(BRIEF): From top to bottom, write out the listing exactly.

(INPUT RECORDS):
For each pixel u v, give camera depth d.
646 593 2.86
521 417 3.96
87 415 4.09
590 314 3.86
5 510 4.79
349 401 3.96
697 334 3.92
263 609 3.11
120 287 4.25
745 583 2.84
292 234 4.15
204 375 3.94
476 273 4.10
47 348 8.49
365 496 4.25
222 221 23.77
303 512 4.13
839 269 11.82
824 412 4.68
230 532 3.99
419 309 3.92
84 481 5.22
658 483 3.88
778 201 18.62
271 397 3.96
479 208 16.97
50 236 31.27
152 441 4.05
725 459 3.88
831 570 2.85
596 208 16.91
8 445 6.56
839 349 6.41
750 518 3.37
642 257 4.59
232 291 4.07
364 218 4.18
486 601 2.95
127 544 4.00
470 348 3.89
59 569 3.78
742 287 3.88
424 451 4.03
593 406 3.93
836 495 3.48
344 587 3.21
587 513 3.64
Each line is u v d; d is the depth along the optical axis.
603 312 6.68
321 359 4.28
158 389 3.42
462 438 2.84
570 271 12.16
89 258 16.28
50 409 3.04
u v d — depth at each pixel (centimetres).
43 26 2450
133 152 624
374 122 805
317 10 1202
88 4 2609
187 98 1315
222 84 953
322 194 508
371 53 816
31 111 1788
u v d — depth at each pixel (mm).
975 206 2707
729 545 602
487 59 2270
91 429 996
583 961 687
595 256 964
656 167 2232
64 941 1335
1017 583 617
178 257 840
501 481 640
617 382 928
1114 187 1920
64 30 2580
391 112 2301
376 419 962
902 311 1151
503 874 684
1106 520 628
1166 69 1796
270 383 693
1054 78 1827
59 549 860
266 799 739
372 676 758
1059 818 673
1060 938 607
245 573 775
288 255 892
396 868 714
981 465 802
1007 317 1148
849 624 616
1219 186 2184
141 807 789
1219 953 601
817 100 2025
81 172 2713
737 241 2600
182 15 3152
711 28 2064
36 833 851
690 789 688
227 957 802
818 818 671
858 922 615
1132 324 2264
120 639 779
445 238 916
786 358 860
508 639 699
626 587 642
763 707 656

(EXERCISE RESULT):
For each pixel u v, give camera depth d.
646 593 2.86
521 417 3.96
87 415 4.09
590 314 3.86
5 510 4.79
349 401 3.96
697 334 3.92
263 609 3.11
120 287 4.25
745 583 2.84
292 234 4.15
204 375 3.94
476 273 4.10
47 348 8.49
365 496 4.25
222 221 23.77
303 512 4.13
839 269 11.82
824 412 4.68
230 532 3.99
419 309 3.92
84 481 5.22
658 483 3.88
778 201 18.62
271 397 3.96
479 208 16.97
50 236 31.27
152 441 4.05
725 459 3.88
831 570 2.85
596 208 16.91
8 445 6.56
839 349 6.41
750 518 3.37
642 257 4.59
232 291 4.07
364 218 4.18
486 601 2.95
127 544 4.00
470 348 3.89
59 569 3.78
742 287 3.88
424 451 4.03
593 406 3.93
836 495 3.48
344 587 3.21
587 513 3.64
Each line is u v d; d is the depth along the optical axis.
603 312 6.68
321 359 4.28
158 389 3.42
462 438 2.84
570 271 12.16
89 258 16.28
50 409 3.04
u v d — depth at each pixel (centimetres).
43 26 2450
133 152 624
374 122 805
317 10 1202
88 4 2609
187 98 1315
222 84 953
322 194 508
371 53 816
31 111 1788
u v d — depth at each pixel (mm).
975 206 2707
729 545 602
487 59 2270
91 429 996
583 961 687
595 256 964
656 167 2232
64 941 1335
1017 583 617
178 257 840
501 481 640
617 382 928
1114 187 1920
64 30 2580
391 112 2301
376 419 962
902 311 1151
503 874 684
1106 520 628
1166 69 1796
270 383 693
1054 78 1827
59 549 860
266 799 739
372 676 758
1059 818 673
1060 938 607
245 573 775
288 255 892
396 868 714
981 465 802
1007 317 1148
849 624 616
1219 186 2184
141 807 789
1219 953 601
817 100 2025
81 172 2713
737 241 2600
182 15 3152
711 28 2064
36 833 851
690 789 688
227 957 802
818 818 671
858 922 615
1132 324 2264
120 639 779
445 238 916
786 358 860
508 639 699
626 587 642
763 707 656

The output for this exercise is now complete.